In a recent copy of Australian Artist Magazine (Yessiree, an actual paper magazine!) I read an article on doing small tonal paintings before doing the actual painting. I struggle with tone. So I decided to give it a go.
I thought I’d do a few paintings at once. I paint based on photographs that about 95% of the time I have taken.
So these are the photographs. I also didn’t vet these – just pulled them out of the packet and went with the ones I got. Which meant there were a few challenges in there. STILL WATER OH MY FAVORITE GOODY TWO LOTS.
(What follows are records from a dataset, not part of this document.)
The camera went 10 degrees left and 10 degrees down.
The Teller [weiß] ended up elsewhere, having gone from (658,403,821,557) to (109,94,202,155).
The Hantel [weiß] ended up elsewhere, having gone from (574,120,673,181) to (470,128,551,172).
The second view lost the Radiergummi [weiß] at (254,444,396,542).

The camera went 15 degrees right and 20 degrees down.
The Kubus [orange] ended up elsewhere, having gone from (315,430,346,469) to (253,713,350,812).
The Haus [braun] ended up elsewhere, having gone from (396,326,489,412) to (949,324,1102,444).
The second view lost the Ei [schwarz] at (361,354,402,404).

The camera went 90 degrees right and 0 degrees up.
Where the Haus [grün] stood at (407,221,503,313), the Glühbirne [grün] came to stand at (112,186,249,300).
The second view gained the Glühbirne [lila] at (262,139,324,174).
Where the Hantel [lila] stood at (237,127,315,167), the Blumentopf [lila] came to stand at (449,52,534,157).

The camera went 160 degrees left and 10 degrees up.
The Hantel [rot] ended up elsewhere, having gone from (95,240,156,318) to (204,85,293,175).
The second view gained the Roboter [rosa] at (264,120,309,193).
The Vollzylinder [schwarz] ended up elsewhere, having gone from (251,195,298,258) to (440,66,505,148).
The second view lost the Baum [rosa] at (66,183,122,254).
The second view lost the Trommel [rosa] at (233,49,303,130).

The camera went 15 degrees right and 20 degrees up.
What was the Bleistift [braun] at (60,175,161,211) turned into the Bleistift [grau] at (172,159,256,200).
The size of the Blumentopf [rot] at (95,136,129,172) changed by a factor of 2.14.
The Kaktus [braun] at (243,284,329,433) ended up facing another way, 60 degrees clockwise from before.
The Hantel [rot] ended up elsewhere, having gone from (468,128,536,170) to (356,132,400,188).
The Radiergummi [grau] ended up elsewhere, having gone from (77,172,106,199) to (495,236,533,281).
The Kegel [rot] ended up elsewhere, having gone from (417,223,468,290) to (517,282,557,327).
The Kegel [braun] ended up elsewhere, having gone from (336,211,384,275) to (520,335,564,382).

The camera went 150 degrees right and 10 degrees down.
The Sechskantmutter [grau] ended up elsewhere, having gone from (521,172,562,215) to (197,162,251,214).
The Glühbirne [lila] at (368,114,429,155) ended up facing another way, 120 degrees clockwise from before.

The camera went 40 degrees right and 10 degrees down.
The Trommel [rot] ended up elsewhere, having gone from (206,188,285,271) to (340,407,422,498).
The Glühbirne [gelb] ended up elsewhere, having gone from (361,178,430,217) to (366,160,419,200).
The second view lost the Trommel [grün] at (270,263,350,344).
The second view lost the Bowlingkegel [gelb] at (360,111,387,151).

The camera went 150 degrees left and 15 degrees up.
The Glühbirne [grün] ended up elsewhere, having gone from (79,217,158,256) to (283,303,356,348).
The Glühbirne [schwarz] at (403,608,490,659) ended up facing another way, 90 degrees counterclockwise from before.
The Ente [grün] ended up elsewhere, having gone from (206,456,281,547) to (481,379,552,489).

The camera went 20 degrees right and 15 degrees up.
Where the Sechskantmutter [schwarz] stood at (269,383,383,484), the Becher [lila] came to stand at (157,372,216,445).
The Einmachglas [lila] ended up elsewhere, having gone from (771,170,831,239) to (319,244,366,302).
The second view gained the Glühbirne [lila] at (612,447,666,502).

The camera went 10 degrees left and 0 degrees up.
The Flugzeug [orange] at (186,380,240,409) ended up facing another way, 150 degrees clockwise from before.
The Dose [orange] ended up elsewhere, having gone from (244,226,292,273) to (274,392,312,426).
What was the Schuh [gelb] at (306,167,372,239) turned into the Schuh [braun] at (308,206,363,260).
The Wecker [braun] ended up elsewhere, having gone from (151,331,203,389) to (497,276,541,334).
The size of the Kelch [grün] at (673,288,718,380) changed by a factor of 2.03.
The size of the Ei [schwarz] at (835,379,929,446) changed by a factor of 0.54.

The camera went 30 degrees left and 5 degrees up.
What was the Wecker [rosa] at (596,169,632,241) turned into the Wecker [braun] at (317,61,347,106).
From here i drew an outline in actual size of the photo
The technique is to use only three tones – white, mid, and dark. You leave the lightest bits of the paper white, you use a uniform mid tone for every mid colour, and you then wash in only the darks you see.
Mid tone and white:
Adding in the dark:
So I had a tonal map for each painting. So I went ahead and did a really light wash for the palest colours (or left bits white) and then I did the mid tones – this is the picture in the top right in the grid above:
Lots of lovely colour but all about the same darkness other than the light bits.
Then i went full dark:
And tidied it up.
Wow. What a contrast. I was a bit staggered by how well it worked on the first one. I had to lay my tone map next to my reference photo and the combination helped to show me where to put in the darks for the best effect – balance and tone. I can get very lost in the heat of a painting, trying to work out the tone, and I can mess it up pretty hard. This way I had already made the best decision literally weeks ago and I just had to implement it.
So I’ve finished them all now and I will post them up soon!
Good suggestion, I’m going to do this in future with paintings. Thanks Australian Artist!